§ **Text block**
++++
I'm still relearning KiCad, so one of the first things I did while entering bits of schematic is the keypad. It's basically a 5 row, 8 column, matrix with a few contacts missing where there are larger keys.
A resilient rubber sheet formed with bumps covers the PCB, each of the bumps under a key on the keypad. On the inside of each bump is a flexible conductive pad. Pressing the key pushes the conductive pad against a pair of bare conductors in close proximity on the PCB. These conductors meander in a pattern intended to maximize the area of contact, which minimizes the chance of missing a keypress.
Since these conductors are exposed to air, they must be corrosion-resistant. This board appears to use carbon rather than copper on the top of this board, which makes it quite resistant to corrosion. However, it also has a measurable amount of resistance to it. I believe the reason the traces visible in the photo here are so wide is to minimize that resistance.
This I knew from when I first disassembled and examined the board. I'd also measured the resistance of the conductive pad itself, which is quite low. What I'd never gotten around to measuring was how much resistance there was when the pad was pressed against the PCB, nor had I calculated acceptable values for the pull-up resistors on the rows and possibly columns. So tonight I made an attempt.
++++
Chart understanding data
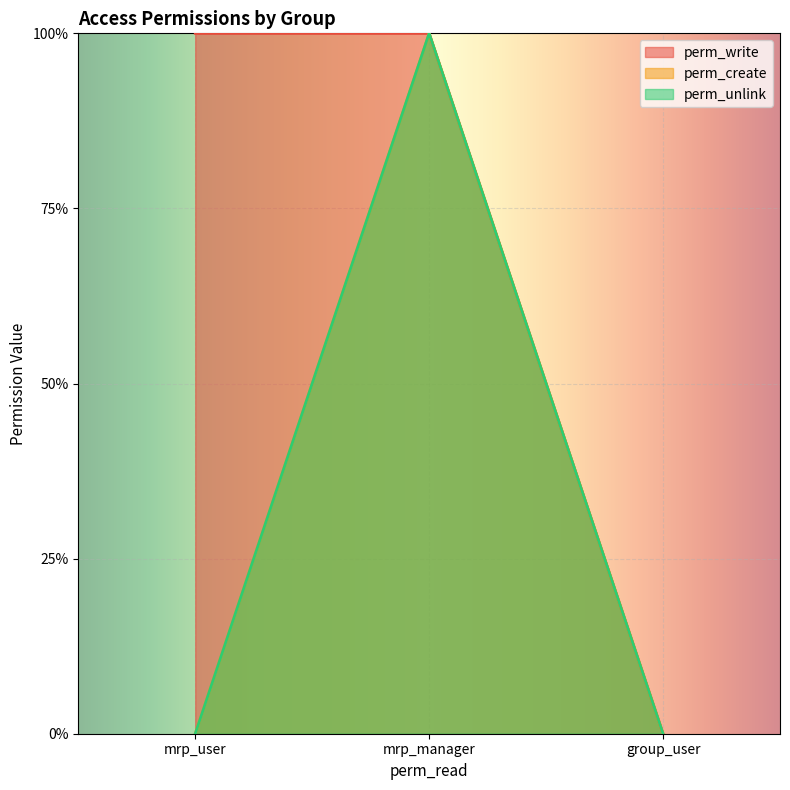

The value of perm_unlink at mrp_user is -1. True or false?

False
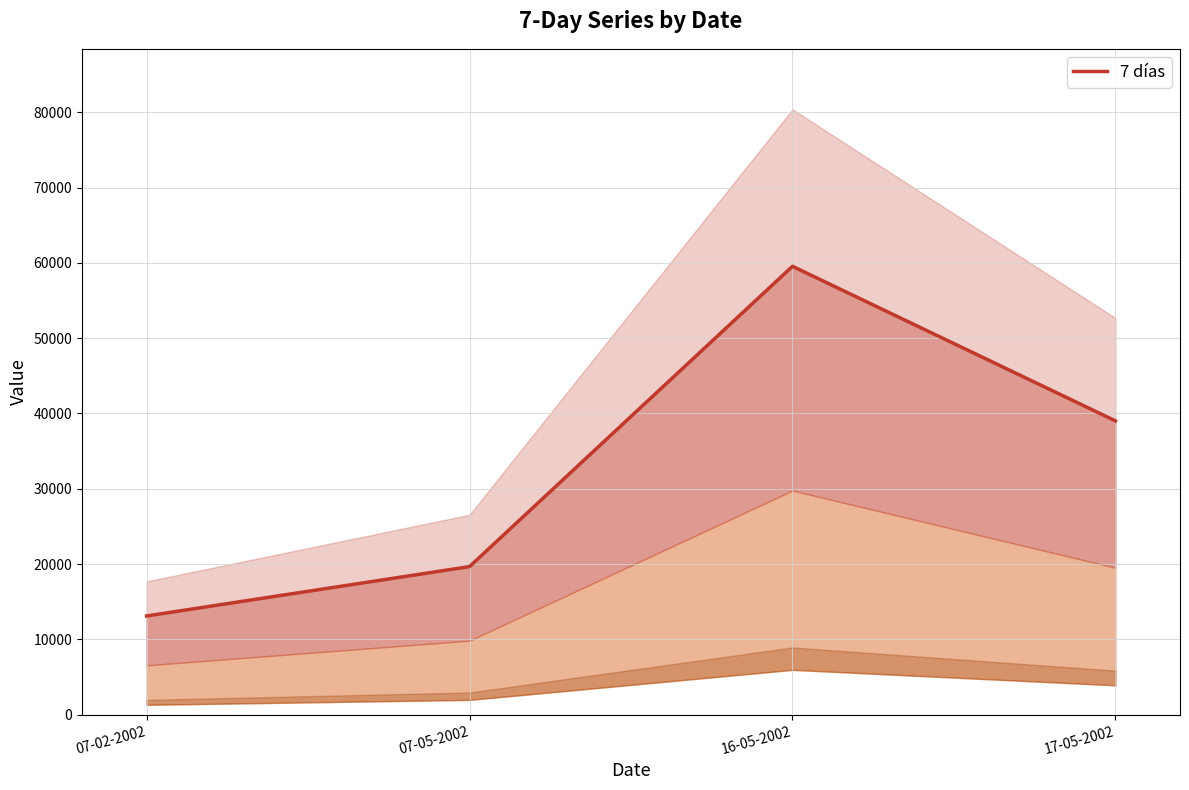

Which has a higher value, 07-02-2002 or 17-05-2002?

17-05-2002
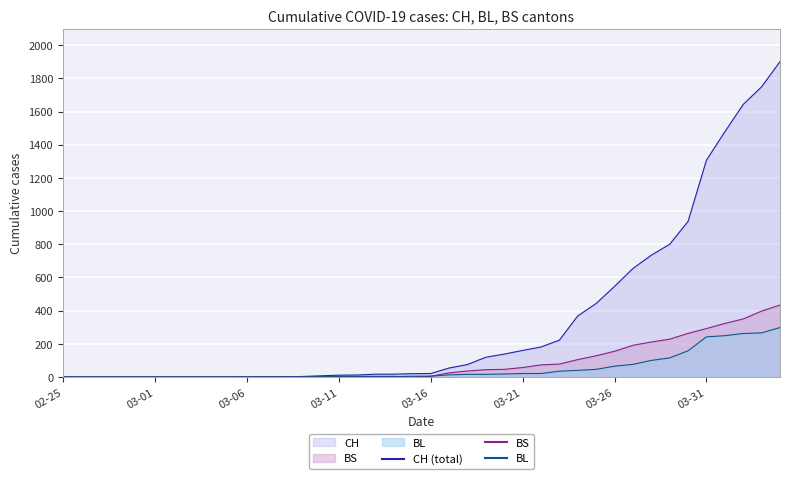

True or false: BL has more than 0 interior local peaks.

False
++++
§ **Task list**
**a)** Rewrite the stretch from "Since these conductors" through "minimize that resistance." in the keypad post, putting "graphite" in place of "carbon".
**b)** Please work out how many lines in the rows contain the string "value", and give only that number.

§ **Responses in order**
**a)**
Since these conductors are exposed to air, they must be corrosion-resistant. This board appears to use graphite rather than copper on the top of this board, which makes it quite resistant to corrosion. However, it also has a measurable amount of resistance to it. I believe the reason the traces visible in the photo here are so wide is to minimize that resistance.

**b)** 2